Black Sabbath: Le nostre canzoni non sono un inno al male!

Black Sabbath: Le nostre canzoni non sono un inno al male!

Il bassista Geezer Butler parla del significato di alcuni brani considerati 'malvagi'

Le canzoni dei Black Sabbath non sono un inno al male. A dirlo è il bassista del gruppo Geezer Butler che torna sul significato di alcuni brani che hanno fatto la storia della band partendo da After Forever: "Alla gente piace sempre trovare il lato malvagio nella musica, e per questo di noi citano sempre il verso "Pope on the end of a rope" ma estraendolo dal suo contesto.
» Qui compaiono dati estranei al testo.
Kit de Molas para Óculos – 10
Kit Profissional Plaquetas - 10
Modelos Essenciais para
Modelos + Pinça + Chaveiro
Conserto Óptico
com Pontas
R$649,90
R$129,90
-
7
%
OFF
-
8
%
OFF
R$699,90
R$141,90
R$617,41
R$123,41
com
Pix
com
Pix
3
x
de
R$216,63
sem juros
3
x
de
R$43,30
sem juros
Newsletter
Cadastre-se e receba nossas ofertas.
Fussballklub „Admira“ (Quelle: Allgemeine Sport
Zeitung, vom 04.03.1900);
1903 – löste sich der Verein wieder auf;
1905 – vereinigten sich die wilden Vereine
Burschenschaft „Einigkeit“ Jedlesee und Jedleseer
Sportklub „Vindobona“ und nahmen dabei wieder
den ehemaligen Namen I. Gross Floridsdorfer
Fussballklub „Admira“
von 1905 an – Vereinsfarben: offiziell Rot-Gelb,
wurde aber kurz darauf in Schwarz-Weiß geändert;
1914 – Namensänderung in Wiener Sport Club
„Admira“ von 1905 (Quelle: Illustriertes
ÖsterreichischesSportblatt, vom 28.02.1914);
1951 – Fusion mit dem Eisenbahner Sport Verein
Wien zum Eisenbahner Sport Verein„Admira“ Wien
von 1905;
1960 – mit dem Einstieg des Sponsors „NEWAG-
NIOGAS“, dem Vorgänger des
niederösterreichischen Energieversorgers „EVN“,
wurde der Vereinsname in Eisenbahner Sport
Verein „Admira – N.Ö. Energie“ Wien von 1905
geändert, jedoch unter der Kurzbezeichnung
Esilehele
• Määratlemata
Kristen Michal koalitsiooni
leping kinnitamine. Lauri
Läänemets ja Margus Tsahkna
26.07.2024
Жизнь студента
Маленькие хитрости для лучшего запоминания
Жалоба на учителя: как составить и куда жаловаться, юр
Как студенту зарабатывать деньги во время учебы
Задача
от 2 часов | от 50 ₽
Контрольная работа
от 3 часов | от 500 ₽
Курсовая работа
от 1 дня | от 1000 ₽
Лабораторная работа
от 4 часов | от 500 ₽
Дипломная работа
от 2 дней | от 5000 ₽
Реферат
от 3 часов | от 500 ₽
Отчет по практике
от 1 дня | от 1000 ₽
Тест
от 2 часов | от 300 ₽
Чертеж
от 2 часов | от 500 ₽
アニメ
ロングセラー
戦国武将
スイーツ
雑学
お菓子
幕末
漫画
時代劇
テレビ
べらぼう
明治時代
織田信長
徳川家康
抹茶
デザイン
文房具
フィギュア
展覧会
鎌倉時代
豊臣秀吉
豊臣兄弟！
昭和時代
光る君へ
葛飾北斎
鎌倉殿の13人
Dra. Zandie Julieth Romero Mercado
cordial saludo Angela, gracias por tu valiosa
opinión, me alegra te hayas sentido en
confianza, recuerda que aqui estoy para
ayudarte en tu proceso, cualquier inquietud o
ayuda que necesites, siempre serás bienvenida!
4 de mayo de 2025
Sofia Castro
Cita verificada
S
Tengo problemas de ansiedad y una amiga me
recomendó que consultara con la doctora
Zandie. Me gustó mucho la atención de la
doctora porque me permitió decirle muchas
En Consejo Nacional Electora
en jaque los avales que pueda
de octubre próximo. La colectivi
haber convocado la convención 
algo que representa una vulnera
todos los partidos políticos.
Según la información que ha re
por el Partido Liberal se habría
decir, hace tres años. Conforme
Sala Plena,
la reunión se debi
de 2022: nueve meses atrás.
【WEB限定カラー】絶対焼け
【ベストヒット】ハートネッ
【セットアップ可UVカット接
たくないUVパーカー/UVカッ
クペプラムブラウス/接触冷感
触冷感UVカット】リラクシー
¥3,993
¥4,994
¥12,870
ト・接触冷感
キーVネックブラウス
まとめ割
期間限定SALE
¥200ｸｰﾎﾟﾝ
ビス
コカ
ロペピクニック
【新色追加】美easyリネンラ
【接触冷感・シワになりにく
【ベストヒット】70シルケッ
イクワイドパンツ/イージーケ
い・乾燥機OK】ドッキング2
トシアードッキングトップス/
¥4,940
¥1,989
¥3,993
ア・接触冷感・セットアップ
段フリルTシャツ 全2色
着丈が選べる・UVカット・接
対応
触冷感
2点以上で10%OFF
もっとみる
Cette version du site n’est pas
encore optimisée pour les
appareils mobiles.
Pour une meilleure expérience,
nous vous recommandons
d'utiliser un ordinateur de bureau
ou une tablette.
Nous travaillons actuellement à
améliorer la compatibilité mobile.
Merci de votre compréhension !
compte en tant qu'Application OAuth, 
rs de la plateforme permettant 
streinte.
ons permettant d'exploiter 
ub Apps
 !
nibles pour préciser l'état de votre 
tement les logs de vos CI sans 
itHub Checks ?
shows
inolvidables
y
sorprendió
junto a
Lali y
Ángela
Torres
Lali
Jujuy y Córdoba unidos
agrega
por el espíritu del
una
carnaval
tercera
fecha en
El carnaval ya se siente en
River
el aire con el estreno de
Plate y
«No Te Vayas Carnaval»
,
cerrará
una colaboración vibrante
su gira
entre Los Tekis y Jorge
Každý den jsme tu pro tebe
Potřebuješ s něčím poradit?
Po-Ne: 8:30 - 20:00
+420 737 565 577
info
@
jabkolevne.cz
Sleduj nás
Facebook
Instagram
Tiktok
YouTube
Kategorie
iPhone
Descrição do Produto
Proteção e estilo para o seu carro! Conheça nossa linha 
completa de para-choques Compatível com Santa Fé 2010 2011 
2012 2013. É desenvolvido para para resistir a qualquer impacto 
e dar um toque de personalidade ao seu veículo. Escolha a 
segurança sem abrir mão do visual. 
Alle persone piace trovare il negativo in tutto. Quando abbiamo scritto quel brano non eravamo intenzionati a parlare delle cose belle che esistevano al mondo, era una cosa che facevano tutti gli altri. La nostra intenzione era quella di inserire un po' di realtà nella nostra musica. Magari se avessimo fatto una canzone chiamata White Sunday avremmo avuto una reazione completamente diversa".

UN PERIODO DIFFICILE
Geezer, sempre parlando di After Forever, un brano che per molti storici rappresenta il primo esempio di "rock cristiano". "Quel brano è stato ispirato dalla situazione che in quel momento si viveva nell'Irlanda del Nord. C'erano un sacco di problemi tra i protestanti e i cattolici. Sono stato cresciuto con una rigorosa educazione cattolica ed ingenuamente pensavo che la religione non doveva essere un argomento di lotta. Ho sempre pensato che Dio e Gesù vogliono solo il nostro amore reciproco".